Dans le cadre de la sortie du documentaire Crip camp, a disability revolution sur Netflix, nous vous proposons une petite revue sur le sujet. Ce film, produit par le couple Obama, aborde la naissance du mouvement pour les droits civiques des personnes handicapées aux États-Unis dans les années 70.
Il s’appuie notamment sur des images d’archives du camp de Jened, où tout a commencé, ainsi que sur des interviews de leadeurEs du mouvement telle Judith Heumann, que nous avons eu le plaisir de rencontrer pour discuter du documentaire, mais également de la culture Crip, de la non mixité, ou encore de la pandémie actuelle.
Jened, là où tout a commencé
Les livres d’histoires se plaisent à raconter les débuts des révolutions, à les romancer, à montrer comment une étincelle a permis à un incendie de liberté de se propager. Mais, ils ne disent pas encore que pour les personnes handicapées, cette étincelle est née au début des années 70, dans une colonie de vacances réservée aux adolescentEs et adultes handicapéEs tenue par des hippies, le camp Jened. Le camp Jened n’était pas une colonie de vacances ordinaire, mais une expérience humaine, un laboratoire pour la vie autonome. En effet, au camp Jened, de nombreuSESx jeunes handicapéEs expérimentent enfin la liberté et l’égalité dont la société les prive au quotidien. Au camp Jened, en dépit de leurs différences sociales et de la diversité de leurs handicaps, ces jeunes handicapéEs se rencontrent et se découvrent réuniEs par tout ce que la société validiste leur refuse.
Construire l’émancipation
Ces militantEs apprennent ensemble qu’une vie dont on ne leur avait jamais parlée est possible. Une vie de liberté, de choix assumés, de paroles entendues, une vie où on ne leur refuse pas la dignité, le rire, le sexe et l’égalité. Grâce à de nombreuses images d’archives, nous voyons des amitiés indéfectibles se former et des revendications du mouvement de libération des personnes handicapées prendre racine au rythme des débats collectifs et des jeux d’eau. Nous pouvons aussi voir lors d’interviews les réactions de plusieurs campeurEs, devenuEs des vétéranEs de la lutte pour la libération des personnes handicapées, une cinquantaine d’années plus tard, pleinement conscients et conscientes de ce que ce camp leur a apporté, jusqu’à un final sous forme de pèlerinage là où tout a commencé.
Pour les droits civiques, au cœur de la société
En effet, le documentaire ne nous montre pas seulement le quotidien loufoque et révolutionnaire de ces adolescentEs.

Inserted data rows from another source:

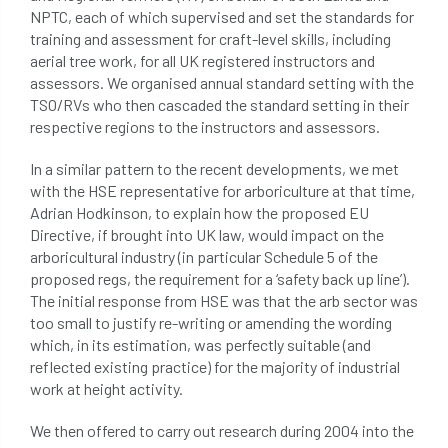
NPTC, each of which supervised and set the standards for
conservation areas
construction
training and assessment for craft-level skills, including
aerial tree work, for all UK registered instructors and
consultant
Contractor
conversion
assessors. We organised annual standard setting with the
TSO/RVs who then cascaded the standard setting in their
Convictions
coppicing
Coronavirus
respective regions to the instructors and assessors.
CoSHH
council
council land
In a similar pattern to the recent developments, we met
with the HSE representative for arboriculture at that time,
court
COVID-19
crown
Adrian Hodkinson, to explain how the proposed EU
Directive, if brought into UK law, would impact on the
crown lifting
crown raising
arboricultural industry (in particular Schedule 5 of the
proposed regs, the requirement for a ‘safety back up line’).
The initial response from HSE was that the arb sector was
crown reduction
crown thinning
too small to justify re-writing or amending the wording
which, in its estimation, was perfectly suitable (and
danger of felling
dangerous
dangers
reflected existing practice) for the majority of industrial
work at height activity.
deadwood
defamation
definitions
We then offered to carry out research during 2004 into the
diagnostic service
dieback
directive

Il s’intéresse surtout à ce qu’ont fait ensemble touTEs les campeurEs. Iels connaissent désormais l’importance de se réunir entre handicapéEs pour faire avancer les choses et ne perdront jamais cet objectif de vue. Ainsi, ce sont ces jeunes devenuEs adultes qui des années plus tard bloquèrent les rues de New York en constituant des chaînes humaines de personnes en fauteuil, ou n’hésitèrent pas à occuper pendant des jours des bâtiments afin de réclamer la mise en place d’une loi consacrée enfin aux droits civiques des personnes handicapées, d’abord la loi 504, puis l’ADA en 1980. Ainsi, ce documentaire est une véritable leçon d’histoire sur la lutte pour les droits civiques des personnes handicapées, qui a notamment le mérite de montrer l’importance de l’intersectionnalité, visible par exemple avec l’aide apportée par les Blacks Panthers lors du sit-in de 1977 pour la loi 504. Il a aussi le mérite de raconter avec délicatesse les parcours de vie des figures de proue du mouvement pour la libération des personnes handicapées, ce qui nous permet d’en savoir plus sur des leadeurEs du mouvement comme Judy Heumann [voir interview].
Un héritage
Le documentaire ne manque pas non plus d’évoquer d’autres thèmes importants dans la lutte pour les droits des personnes handicapées, comme l’institutionnalisation ou le refus de voir les personnes handicapées comme pouvant avoir une vie sexuelle. Le film parvient ainsi à nous transmettre les nombreux enjeux de la lutte menée par les personnes handicapées pour créer une société plus égalitaire, toute la rage de vaincre qui animait tous ces militantEs. Il est surtout un rappel essentiel que les personnes handicapées d’aujourd’hui sont les héritières d’un combat mené par et pour les handicapéEs, mais aussi qu’il s’agit bel et bien d’une lutte de tous les instants qu’il ne faut jamais perdre de vue.